Eastern Catholic archeparchy in Kerala, India

The Syro-Malankara Catholic Archeparchy of Tiruvalla is an archeparchy of the Syro-Malankara Catholic Church in Tiruvalla, in Kerala, India. Metropolitan Archbishop Aboon Mor Thomas Koorilos currently presides. The seat of the eparchy is at St.
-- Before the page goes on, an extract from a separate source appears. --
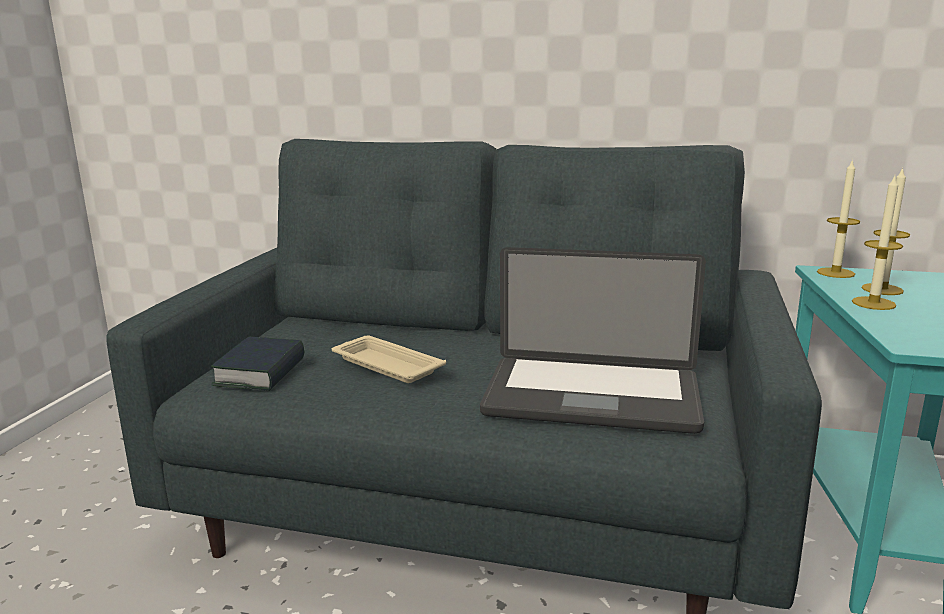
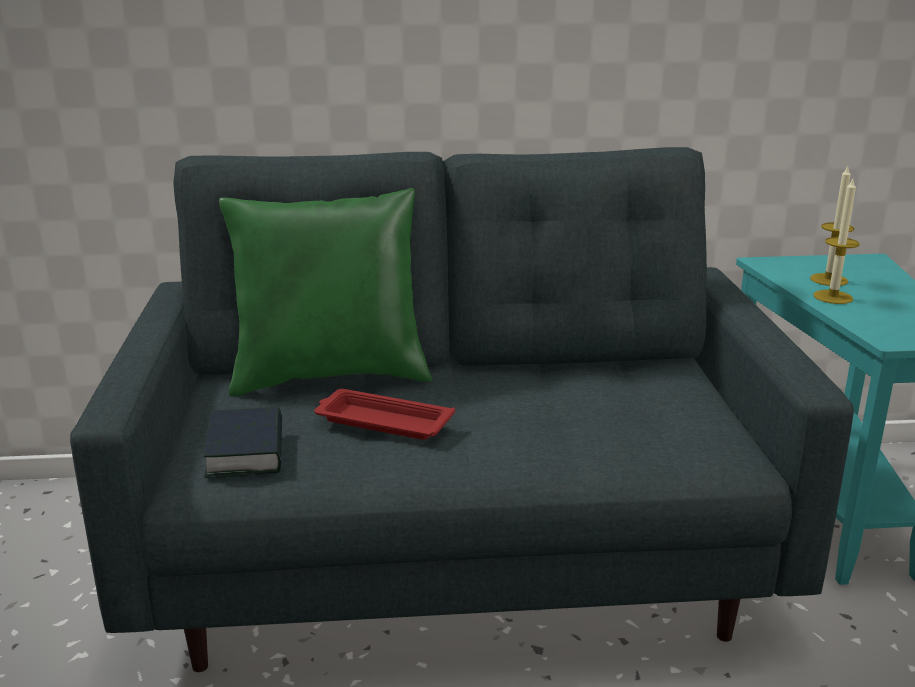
camera: 20 degrees left, 5 degrees up
beige tray [332,336,446,383] -> red tray [314,389,455,440]
laptop [480,247,706,434] -> none
candle [817,159,860,278] -> none
none -> green pillow [219,188,432,397]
John's Syro-Malankara Catholic Cathedral in
Tiruvalla, a circular edifice designed by a British architect.

==History==

Metropolitan Archbishop Thomas Mar Koorilos releases the Directory of Malankara Catholics in Oman

The eparchy of Tiruvalla was erected in 1932, and raised to the status of an archeparchy in 2006. Its suffragan eparchies are those of Bathery, Muvattupuzha, and Puthur.

==Current bishops==
The Metropolitan of Tiruvalla is Thomas Mar Koorilos, appointed in 2007.

==Statistics==
As of 2018, the archeparchy has an estimated 40,000 faithful, in 136 parishes, with 106 diocesan priests, 25 religious priests, 54 religious brothers, 267 religious sisters, and 33 seminarians.

The Archdiocese of Tiruvalla took the initiative in founding the St. Ephrem Ecumenical Research Institute, a constituent college of the University of Kottayam, which specialises in Syriac studies.

The Archdiocese of Tiruvalla took the initiative in founding the Infant Mary's Minor Seminary for priestly formation.